Task instructions:
1. According to the text on Birmingham's Eastside Projects gallery, who heads the gallery?
2. Carry on the text about Birmingham's Eastside Projects gallery from where it stops.

Quoted passage:
########################################

In Birmingham’s newly emerging cultural quarter, there is a billboard attached to the front of a building with an intriguing message. Written in Spanish, courtesy of New York based artist Liam Gillick, we are informed that ‘The Doors of the Administration Building are Now Open’. The administration refers to Birmingham’s new artist-led exhibition space Eastside Projects. Headed by Gavin Wade, Eastside Projects is an exciting, innovative and large-scale project space that takes radical exhibition precedents as its starting point. The gallery joins Vivid and Ikon Eastside in the area to form a formidable and extraordinary group of contemporary exhibition spaces never seen in Birmingham on this scale before.

Just walking through the door put you into direct contact with a specially commissioned artwork. Matthew Harrison’s attractive and functional door handle, titled Willkommen. Bienvenue. Welcome. C’mon in. is meticulously fashioned from an impressive list of exotic timbers – transporting you into a highly considered and constructed place to experience art.

########################################

Stored entries:
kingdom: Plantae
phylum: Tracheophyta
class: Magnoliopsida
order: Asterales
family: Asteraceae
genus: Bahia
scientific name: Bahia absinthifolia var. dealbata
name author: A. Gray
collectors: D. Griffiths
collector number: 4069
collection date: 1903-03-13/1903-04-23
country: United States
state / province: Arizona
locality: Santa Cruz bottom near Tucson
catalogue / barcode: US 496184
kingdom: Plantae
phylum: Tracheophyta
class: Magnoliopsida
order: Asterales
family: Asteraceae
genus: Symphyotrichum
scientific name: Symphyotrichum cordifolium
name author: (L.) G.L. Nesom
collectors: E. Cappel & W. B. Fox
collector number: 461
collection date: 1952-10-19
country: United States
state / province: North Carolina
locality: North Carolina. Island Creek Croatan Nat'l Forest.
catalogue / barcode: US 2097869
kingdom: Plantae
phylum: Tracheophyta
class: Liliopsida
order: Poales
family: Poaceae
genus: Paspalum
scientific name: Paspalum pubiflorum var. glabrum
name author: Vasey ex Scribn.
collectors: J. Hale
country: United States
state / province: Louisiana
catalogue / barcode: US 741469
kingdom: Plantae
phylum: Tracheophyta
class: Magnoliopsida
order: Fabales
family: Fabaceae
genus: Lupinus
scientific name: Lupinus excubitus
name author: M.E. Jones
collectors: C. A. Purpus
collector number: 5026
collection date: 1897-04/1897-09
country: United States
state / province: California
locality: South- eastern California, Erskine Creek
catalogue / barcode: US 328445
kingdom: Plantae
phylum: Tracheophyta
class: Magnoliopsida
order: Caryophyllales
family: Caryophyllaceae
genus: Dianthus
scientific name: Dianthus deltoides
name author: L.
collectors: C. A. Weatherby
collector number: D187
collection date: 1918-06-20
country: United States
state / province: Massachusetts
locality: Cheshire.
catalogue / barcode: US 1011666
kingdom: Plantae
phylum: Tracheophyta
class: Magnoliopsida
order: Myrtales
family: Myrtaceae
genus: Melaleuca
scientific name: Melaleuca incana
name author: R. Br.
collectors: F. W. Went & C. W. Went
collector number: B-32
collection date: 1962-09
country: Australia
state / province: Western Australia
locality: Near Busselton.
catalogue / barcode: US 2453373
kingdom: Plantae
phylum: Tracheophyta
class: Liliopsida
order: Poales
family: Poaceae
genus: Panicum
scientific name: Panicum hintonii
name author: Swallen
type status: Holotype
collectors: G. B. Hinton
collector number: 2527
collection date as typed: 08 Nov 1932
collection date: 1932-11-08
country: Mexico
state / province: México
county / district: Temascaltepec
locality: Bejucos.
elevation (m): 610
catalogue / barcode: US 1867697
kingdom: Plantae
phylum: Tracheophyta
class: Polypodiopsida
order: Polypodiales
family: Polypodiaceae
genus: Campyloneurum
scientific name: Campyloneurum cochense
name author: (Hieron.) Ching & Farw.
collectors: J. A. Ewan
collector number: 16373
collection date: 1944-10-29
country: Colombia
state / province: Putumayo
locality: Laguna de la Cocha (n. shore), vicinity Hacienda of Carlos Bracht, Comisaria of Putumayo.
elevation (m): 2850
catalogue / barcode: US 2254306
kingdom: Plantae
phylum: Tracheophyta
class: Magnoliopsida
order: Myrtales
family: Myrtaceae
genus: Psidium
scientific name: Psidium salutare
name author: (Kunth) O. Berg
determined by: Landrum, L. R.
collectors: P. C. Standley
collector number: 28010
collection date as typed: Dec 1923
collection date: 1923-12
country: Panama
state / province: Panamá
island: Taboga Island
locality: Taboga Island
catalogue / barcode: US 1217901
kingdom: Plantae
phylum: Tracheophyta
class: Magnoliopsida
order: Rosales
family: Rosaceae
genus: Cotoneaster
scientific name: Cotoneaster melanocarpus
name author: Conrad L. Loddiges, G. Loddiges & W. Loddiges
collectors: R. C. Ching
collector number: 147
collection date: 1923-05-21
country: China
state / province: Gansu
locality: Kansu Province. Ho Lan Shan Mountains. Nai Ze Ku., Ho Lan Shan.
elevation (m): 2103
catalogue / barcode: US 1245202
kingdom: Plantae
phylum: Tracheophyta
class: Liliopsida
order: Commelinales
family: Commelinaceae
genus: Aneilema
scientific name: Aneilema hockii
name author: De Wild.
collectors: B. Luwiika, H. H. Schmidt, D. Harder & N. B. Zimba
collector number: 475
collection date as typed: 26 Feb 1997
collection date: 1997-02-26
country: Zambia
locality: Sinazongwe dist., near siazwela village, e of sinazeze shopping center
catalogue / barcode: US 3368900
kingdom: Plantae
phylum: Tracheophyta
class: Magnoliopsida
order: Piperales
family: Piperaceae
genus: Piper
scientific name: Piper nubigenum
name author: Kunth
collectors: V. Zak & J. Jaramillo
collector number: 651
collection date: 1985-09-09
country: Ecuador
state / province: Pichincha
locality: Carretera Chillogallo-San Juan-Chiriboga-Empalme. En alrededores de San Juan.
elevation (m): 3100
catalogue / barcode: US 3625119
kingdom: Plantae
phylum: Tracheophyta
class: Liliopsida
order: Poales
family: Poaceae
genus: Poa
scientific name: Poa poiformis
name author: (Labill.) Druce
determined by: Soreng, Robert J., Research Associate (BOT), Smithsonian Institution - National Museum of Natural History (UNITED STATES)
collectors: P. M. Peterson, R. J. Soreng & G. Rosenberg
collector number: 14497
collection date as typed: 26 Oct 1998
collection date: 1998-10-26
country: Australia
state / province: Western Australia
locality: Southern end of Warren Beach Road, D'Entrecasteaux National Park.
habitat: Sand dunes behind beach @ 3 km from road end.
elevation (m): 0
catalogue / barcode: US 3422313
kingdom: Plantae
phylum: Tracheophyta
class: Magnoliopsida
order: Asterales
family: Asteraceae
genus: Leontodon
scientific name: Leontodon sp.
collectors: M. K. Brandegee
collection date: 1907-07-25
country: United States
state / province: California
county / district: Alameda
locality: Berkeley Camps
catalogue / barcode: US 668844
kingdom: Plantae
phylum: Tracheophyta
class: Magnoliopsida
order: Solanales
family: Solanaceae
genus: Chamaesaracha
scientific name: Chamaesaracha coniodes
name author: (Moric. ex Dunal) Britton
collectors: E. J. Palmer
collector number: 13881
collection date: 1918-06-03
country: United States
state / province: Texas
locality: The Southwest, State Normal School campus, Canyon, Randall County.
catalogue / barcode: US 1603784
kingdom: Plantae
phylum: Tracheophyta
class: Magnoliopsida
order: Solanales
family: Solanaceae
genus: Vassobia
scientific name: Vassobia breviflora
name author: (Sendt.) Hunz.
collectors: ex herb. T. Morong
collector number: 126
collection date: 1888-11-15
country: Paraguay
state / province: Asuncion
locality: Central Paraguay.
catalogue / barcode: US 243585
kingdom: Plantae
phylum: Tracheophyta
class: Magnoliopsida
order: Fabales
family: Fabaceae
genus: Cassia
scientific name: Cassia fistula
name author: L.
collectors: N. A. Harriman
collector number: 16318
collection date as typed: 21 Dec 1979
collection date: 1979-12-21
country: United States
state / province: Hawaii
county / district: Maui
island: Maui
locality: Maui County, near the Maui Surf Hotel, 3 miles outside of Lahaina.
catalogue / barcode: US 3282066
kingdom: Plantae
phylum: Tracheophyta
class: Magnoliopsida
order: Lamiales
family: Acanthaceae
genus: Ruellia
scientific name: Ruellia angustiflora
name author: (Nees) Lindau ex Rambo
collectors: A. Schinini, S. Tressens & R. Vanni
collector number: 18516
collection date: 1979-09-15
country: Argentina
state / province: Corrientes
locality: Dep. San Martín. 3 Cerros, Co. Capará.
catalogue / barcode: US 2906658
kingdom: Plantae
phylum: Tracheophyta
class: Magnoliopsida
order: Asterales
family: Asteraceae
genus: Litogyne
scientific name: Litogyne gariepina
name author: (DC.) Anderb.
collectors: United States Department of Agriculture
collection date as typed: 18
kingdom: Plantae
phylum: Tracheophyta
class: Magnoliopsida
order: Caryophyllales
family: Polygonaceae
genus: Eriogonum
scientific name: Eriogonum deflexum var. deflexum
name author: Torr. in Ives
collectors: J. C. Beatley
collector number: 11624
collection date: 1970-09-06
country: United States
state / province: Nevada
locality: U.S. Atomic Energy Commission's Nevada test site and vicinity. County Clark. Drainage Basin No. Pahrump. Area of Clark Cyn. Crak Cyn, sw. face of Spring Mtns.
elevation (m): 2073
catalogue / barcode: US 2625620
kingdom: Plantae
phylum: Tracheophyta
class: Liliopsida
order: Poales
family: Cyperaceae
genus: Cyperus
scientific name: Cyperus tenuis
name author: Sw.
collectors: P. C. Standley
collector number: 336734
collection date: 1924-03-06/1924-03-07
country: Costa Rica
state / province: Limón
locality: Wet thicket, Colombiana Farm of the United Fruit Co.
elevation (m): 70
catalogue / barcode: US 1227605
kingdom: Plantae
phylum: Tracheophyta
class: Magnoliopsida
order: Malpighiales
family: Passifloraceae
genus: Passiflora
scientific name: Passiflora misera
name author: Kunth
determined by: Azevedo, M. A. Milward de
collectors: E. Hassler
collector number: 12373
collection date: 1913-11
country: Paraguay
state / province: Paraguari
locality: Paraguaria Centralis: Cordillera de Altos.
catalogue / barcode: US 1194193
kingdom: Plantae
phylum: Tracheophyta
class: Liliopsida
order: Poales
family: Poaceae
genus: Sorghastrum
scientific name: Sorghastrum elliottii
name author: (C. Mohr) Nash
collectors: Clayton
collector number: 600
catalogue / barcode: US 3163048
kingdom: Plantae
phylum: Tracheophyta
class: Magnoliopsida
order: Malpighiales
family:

########################################

Outputs for the tasks:
1. Gavin Wade

2.
Eastside Projects inhabits an industrial building that, whilst still typical to the area, seems to have been purpose built to exhibit art. The space is large and light with an expanse of concrete floor that gives the building the feel that this is a place where work is done and art is created. The industrial history of the area and the building link directly to Wade’s plans to position the gallery as a site of production. The way an environment is constructed and organised provides a framing for what is going on inside it, exhibitions and exhibition making, research, film, events, music and performance. The gallery seems to be positioning itself as a project making machine, with Wade describing the space as an ‘incubator of new ideas and forms for the city of Birmingham and beyond’.

The exhibition is developing gradually over the shows nine week run. This unusual way in which the show will progress from an empty space into a complete and complex gallery show takes its inspiration from three historical exhibitions. Peter Nadin’s continuous exhibition The Work Shown In This Space Is a Response To The Existing Conditions And/Or Work Previously Shown Within This Space (1979-80) contained works by artists such as Peter Fend and Lawrence Weiner (who have also created work for the Eastside show) who directly responded to each others work, developing a cumulative environment. This is the Gallery and the Gallery is Many Things’ title is adapted from This is the Show and the Show is Many Things (1994), an exhibition planned through workshops as a joint enterprise including artist Louise Borgeois and Luc Tuymans. Also providing a model for exhibition making is El Lissitsky’s groundbreaking Abstract Cabinet, 1926/1930. El Lissitsky generated a highly constructed environment for artworks by himself along with Piet Mondrian and Naum Gabo.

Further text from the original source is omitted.